◆ DOCUMENT TEXT:
════════════════════
Older black patients are at risk for underutilization of preventive services. Our objectives were to assess the delivery of five preventive services in Title 330-funded health centers in low income neighborhoods in Cleveland, Ohio, and to determine the association of health system factors and health status with the delivery of these services.

DESIGN:

A cross-sectional study.

SETTING:

Four neighborhood health centers in low income neighborhoods of Cleveland, Ohio.

PARTICIPANTS:

A total of 683 black men and women, aged 70 and older, who regarded the health center as their primary source of outpatient care.

MEASUREMENTS:

Demographic characteristics, independence in basic and instrumental activities of daily living, comorbidity scores, and perceived access were determined by telephone interview. We reviewed charts to determine whether each of five preventive service goals were obtained: influenza vaccination within 1 year; pneumococcal vaccination at any time; mammography within 2 years; Papanicolau screening within 1 year or twice at any time in the past with documentation of normal results; and fecal occult blood testing within 2 years.
════════════════════
◆ EXCERPTED DATA:
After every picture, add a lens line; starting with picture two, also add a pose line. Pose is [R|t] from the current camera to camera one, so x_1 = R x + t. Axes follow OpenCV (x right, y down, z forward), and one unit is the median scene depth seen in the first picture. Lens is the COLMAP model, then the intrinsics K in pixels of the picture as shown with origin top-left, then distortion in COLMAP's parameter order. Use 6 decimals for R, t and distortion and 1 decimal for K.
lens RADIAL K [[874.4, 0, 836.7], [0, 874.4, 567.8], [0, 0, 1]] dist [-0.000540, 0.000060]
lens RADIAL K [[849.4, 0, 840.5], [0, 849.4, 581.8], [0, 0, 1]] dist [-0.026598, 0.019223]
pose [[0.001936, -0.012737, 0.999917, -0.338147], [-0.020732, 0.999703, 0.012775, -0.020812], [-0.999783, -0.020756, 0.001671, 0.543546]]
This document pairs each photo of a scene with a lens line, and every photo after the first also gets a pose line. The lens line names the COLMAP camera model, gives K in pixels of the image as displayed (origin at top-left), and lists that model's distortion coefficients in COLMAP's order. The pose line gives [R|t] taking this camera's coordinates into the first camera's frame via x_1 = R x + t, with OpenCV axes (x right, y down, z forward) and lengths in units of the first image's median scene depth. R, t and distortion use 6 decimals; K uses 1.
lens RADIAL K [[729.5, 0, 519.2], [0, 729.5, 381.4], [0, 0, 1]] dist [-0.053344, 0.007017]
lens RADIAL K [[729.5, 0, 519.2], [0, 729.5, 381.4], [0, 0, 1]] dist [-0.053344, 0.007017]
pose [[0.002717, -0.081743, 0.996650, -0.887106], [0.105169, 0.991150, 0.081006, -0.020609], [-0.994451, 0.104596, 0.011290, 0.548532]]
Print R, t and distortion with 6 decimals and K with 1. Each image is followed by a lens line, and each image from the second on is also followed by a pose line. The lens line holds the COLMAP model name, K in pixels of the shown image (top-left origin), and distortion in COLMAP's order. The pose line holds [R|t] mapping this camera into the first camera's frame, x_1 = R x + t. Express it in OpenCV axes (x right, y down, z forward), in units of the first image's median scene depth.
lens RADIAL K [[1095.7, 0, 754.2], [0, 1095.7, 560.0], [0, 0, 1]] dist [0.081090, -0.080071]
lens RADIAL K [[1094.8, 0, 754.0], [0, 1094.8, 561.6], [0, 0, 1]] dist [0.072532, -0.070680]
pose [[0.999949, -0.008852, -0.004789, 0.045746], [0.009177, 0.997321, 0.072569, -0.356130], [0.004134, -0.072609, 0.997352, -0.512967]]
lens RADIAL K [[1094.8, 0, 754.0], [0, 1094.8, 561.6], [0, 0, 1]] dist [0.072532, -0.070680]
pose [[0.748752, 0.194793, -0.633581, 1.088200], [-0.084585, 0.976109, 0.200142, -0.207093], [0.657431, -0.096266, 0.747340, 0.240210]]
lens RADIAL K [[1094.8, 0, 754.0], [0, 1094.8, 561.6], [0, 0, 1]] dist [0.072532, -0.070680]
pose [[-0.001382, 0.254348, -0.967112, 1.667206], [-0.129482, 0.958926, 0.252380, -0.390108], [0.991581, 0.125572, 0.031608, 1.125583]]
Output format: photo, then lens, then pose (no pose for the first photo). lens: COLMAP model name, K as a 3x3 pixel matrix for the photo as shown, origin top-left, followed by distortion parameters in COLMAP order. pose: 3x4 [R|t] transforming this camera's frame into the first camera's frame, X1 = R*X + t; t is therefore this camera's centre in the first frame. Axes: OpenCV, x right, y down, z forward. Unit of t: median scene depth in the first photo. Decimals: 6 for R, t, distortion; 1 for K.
════════════════════
◆ DESCRIPTION OF THE TASK: From the study abstract, copy word for word the passage that begins with the words "Older black patients" and stops after the words "A cross-sectional study.".

◆ EXERCISE OUTPUT:
Older black patients are at risk for underutilization of preventive services. Our objectives were to assess the delivery of five preventive services in Title 330-funded health centers in low income neighborhoods in Cleveland, Ohio, and to determine the association of health system factors and health status with the delivery of these services.

DESIGN:

A cross-sectional study.